Chico descobre um pouco a cabeça. Naquele endereço nunca necessitou de um despertador. Seu despertador diário são as vozes e passos das pessoas que andam quase rente ao seu “aposento”. E isso começa cedo.
Nem bem o sol principia a surgir e as pessoas começam a surgir, tipo do nada. Toc um passo; toc-toc dois passos; toc-toc-toc três passos; dez, cem, milhares deles.
Logo a rua está imersa em seu frenesi diário.
As pessoas, como diariamente fazem, estão ali, cruzando a via, ocupando a calçada. Alguns jogam ração aos pombos, outros enxotam os bichos. Um comerciante se aproxima da porta de seu comércio e o abre. Este é seu ofício. Aquele o seu endereço.
Chico está com fome. Boceja um pouco e se atormenta com o próprio hálito. Nada agradável. Com a desenvoltura de sempre recolhe sua básica cama, constituída apenas de um velho colchonete surrado, um papelão, um cobertor marrom e aboleta tudo num velho saco de estopa. Pronto! Aposento recolhido, senta-se sobre ele e se põe a observar os transeuntes.

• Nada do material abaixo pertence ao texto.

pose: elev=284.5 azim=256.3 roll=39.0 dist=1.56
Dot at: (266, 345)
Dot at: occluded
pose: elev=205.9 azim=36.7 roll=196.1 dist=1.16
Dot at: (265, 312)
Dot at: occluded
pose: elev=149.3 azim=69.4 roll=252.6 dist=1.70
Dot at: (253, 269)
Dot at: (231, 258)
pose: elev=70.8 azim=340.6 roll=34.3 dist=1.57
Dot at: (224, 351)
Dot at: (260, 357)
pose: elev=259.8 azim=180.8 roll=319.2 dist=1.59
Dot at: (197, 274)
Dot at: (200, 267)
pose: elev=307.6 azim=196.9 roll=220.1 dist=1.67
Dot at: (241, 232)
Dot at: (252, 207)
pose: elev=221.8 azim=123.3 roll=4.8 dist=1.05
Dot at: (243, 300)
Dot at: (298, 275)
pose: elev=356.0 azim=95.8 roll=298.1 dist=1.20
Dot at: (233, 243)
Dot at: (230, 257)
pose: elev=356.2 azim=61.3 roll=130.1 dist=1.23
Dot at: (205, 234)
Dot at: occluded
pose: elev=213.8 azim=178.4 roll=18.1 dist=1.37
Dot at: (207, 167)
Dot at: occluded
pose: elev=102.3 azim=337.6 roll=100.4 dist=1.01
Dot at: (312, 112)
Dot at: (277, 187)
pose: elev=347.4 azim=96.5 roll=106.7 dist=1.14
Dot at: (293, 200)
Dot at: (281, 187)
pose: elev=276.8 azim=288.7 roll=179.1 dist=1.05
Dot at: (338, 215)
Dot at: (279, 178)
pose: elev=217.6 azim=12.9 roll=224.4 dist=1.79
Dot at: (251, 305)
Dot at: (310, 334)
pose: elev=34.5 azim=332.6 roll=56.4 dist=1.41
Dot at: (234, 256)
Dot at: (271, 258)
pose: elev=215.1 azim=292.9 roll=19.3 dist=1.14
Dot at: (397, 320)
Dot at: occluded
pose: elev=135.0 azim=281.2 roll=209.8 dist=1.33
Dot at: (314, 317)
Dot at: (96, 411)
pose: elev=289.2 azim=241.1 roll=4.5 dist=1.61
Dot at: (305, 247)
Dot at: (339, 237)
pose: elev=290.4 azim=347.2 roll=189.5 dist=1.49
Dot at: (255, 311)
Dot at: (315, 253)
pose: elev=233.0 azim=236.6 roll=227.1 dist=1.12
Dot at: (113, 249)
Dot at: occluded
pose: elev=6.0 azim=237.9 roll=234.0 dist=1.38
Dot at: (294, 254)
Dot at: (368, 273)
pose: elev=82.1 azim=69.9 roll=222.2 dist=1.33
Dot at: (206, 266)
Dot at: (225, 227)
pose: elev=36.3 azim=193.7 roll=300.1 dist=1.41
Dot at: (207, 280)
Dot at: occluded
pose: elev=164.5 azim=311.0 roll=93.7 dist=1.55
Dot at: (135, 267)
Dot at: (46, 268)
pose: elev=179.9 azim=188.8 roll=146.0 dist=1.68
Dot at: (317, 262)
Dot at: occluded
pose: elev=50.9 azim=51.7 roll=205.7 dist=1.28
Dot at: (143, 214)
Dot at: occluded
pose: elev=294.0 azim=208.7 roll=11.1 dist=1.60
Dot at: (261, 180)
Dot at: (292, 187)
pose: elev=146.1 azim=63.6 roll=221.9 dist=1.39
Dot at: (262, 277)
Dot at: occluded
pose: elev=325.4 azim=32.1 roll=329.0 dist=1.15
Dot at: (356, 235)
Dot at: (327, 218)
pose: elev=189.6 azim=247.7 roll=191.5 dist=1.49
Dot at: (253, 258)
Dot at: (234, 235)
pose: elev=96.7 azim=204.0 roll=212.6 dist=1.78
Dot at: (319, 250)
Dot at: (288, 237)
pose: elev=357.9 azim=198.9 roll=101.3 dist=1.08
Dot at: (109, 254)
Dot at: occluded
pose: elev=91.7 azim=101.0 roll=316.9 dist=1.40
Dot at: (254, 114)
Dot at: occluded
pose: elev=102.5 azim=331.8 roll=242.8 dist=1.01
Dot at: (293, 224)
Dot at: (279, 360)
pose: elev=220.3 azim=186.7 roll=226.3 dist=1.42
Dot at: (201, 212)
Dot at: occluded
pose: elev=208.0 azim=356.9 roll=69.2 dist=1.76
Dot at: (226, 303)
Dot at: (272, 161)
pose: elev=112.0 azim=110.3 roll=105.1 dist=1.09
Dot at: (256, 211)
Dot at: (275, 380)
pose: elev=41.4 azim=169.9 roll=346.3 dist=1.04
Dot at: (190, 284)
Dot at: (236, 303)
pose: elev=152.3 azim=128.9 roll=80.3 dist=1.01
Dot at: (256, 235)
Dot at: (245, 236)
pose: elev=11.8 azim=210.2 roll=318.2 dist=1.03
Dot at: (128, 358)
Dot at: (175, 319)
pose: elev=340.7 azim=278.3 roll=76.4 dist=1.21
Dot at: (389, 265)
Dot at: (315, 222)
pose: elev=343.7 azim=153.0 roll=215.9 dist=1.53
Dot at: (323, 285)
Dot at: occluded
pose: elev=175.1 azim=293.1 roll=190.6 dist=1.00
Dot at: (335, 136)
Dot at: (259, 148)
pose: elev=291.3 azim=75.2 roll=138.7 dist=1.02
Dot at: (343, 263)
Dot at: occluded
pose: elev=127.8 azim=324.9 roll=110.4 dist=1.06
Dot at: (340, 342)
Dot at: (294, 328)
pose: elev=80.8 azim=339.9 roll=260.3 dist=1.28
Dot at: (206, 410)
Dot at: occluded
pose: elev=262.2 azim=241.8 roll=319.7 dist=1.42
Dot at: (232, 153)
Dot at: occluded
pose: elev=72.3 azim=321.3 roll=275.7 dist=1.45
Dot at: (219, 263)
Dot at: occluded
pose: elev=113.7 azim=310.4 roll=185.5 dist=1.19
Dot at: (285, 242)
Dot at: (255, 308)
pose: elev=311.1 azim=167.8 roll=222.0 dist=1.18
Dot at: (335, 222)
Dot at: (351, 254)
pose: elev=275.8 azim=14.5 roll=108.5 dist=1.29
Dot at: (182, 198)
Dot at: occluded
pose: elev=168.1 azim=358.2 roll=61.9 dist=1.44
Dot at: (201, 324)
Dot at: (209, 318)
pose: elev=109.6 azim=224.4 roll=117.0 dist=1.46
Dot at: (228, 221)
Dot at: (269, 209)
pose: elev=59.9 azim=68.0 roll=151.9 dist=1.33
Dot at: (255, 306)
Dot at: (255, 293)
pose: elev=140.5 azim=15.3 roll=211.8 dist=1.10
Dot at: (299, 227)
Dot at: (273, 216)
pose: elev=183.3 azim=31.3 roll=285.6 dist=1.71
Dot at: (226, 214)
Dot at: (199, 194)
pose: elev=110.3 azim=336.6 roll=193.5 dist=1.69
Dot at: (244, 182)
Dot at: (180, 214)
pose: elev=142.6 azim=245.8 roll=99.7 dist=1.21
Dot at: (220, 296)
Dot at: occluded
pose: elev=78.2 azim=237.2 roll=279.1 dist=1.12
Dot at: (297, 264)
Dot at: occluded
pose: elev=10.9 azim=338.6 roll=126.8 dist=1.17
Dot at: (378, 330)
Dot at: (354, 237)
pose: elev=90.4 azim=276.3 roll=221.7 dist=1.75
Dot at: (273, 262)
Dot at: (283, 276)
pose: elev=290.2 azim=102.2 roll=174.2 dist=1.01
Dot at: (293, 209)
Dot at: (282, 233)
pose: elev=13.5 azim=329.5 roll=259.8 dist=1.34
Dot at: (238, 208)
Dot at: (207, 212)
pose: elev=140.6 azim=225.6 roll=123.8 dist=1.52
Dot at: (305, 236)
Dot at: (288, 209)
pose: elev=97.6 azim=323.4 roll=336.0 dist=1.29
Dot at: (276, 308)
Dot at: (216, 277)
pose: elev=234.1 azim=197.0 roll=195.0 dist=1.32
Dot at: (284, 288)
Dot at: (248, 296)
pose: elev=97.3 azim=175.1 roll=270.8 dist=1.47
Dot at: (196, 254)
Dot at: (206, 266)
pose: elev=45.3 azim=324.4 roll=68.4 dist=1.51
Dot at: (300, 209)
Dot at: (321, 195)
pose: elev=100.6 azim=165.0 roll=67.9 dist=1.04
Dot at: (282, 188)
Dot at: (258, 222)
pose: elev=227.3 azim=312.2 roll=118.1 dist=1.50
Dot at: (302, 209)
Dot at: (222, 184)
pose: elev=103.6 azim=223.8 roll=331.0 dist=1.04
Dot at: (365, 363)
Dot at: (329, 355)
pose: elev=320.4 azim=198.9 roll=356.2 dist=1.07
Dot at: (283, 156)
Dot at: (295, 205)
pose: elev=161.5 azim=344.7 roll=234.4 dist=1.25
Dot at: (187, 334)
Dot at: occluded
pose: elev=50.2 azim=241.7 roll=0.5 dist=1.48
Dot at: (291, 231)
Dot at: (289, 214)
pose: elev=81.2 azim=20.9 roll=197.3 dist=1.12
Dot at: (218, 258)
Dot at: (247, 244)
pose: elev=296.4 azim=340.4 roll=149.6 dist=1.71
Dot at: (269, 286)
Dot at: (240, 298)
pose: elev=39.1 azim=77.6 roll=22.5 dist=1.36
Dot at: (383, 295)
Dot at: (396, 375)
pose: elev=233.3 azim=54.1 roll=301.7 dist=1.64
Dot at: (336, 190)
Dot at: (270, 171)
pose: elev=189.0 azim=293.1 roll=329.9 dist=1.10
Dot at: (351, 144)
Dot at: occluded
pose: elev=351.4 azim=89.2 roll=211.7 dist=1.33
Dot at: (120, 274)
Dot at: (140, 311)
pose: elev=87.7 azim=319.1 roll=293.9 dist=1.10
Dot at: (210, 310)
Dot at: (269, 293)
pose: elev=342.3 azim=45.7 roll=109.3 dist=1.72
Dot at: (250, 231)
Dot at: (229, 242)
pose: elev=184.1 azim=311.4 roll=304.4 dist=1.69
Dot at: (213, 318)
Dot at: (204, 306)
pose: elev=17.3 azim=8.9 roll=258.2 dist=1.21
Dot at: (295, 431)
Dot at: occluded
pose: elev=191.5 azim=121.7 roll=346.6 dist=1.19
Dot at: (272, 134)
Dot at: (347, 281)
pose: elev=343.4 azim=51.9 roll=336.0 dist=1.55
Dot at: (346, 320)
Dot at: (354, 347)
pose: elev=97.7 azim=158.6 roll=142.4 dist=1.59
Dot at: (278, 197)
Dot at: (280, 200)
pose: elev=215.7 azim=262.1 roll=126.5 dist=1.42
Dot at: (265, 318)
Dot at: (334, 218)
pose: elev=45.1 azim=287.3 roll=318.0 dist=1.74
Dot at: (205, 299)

Chico passa as mãos pela longa barba por fazer e ali mesmo da calçada fica o assistindo o vai-e-vem de pernas. Observa tanto as pessoas que se esquece da sorte de pessoa que é. Ele está ali, sem estresse, sem malícia, sem dívida, descompromissado. Sem emprego, sempre tem garantido seu almoço que diariamente alguém lhe brinda. O jantar garantido por pessoas que visitam-no com algo gostoso. Come bem! Chico já jantou de comida chinesa a caviar... acreditem! Caviar!
Mas agora bem que um pãozinho e café lhe cairiam redondinho.
De repente percebe alguém que passa apressado e de uma sacola deixa cair um pão na calçada. Parece fresquinho! Chico saliva.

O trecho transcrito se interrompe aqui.